Passage to read below:
Question

O is the centre of circle, chords MN and RS are intersecting at P.if OP is the bisector of AngleMPR,prove that MN=RS​

Answer 1

Step-by-step explanation:

first approve 90 degree then prove the triangle similar and by then op is bisector angle MPR

so , MN=RS

Answer 2

O is the centre of circle, chords MN and RS are intersecting at P.if OP is the bisector of AngleMPR, then MN=RS​.

Drop a perpendicular from centre O to the chords MN and RS. Let the foot of perpendiculars be X and Y respectivly.

In ΔPXO and ΔPYO,

• ∠XPO = ∠YPO , angle bisector is OP

• ∠PXO = ∠PYO = 90 degree

• OP = OP , common side.

Therefore by AAS Congruence rule,

• ΔPXO ≅ ΔPYO

• This implies OX = OY , 2 corresponding sides of congruent triangles.
End of Passage to read.
Required action 1
Can you restate the paragraph in the circle-chord thread that begins "Drop a perpendicular from centre O" as one shorter sentence?
Required action 2
Could you continue the circle-chord thread from the point where it stops?
Source data below:
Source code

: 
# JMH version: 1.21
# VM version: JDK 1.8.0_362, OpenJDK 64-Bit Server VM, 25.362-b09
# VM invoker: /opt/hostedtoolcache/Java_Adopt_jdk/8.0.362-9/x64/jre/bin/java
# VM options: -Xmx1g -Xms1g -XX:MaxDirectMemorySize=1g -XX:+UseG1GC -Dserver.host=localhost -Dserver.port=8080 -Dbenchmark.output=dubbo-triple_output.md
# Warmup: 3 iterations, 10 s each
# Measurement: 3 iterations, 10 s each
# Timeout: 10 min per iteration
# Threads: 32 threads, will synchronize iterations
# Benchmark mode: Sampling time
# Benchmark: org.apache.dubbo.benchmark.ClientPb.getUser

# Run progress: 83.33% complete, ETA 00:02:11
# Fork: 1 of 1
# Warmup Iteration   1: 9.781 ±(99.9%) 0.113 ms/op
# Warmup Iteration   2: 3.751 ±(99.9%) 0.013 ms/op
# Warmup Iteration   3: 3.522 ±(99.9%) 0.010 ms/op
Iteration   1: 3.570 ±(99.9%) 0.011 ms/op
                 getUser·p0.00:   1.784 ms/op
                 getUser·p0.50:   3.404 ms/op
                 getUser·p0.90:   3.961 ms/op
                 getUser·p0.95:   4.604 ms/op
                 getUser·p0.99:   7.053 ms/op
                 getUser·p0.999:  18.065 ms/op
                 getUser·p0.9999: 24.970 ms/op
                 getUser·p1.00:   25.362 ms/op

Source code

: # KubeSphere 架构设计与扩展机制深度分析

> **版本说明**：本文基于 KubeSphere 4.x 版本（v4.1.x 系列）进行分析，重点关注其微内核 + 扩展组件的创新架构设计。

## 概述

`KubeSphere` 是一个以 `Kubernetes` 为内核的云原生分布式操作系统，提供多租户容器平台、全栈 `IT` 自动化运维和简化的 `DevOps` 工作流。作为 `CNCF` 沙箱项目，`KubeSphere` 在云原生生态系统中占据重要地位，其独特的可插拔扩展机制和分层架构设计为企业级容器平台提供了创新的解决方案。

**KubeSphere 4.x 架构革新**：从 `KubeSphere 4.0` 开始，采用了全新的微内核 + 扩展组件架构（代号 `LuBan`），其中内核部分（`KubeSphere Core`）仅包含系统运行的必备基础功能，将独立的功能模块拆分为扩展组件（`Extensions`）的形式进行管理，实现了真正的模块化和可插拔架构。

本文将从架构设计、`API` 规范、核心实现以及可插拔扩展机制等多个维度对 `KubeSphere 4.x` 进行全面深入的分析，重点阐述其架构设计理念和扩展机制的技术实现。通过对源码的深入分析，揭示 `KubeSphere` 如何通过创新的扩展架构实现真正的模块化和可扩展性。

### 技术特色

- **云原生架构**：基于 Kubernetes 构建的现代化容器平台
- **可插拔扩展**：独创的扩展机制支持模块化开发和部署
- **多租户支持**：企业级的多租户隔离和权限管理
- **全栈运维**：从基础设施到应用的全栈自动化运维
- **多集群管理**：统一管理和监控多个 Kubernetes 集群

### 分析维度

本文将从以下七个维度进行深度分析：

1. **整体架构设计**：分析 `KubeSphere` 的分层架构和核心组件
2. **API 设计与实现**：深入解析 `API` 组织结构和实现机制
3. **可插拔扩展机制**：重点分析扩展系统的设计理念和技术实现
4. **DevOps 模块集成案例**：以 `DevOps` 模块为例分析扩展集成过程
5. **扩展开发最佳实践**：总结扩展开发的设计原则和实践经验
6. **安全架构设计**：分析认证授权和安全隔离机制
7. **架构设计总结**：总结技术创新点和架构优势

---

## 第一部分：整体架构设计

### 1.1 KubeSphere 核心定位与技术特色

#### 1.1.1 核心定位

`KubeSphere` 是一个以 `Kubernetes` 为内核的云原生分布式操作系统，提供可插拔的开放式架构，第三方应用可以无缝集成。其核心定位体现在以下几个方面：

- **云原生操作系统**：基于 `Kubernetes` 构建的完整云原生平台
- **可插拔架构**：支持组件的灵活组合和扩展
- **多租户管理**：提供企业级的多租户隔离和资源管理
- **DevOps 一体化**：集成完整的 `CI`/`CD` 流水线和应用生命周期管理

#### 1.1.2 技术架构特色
End of Source data.
Answer 1
Drop perpendiculars from O to chords MN and RS, with feet X and Y respectively.

Answer 2
Consider in ΔMXO and ΔRYO

• since , sin( ∠XMO )  = radius/perpendicular = OM/OX

• also sin (∠YRO ) = radius / perpendicular = OR/OY

• Since OR = OM = radius of circle

• and OY = OX , proved earlier.

• Therefore ∠NMO = ∠SRO

Therefore by AAS congruence rule,

• ΔMXO = ΔRYO

Therefore MX = RY

==> If length of perpendicular from the center to two chords are equal, then the length of chords are equal.

We know perpendicular from the centre to the chords of a circle, bisects  the chord.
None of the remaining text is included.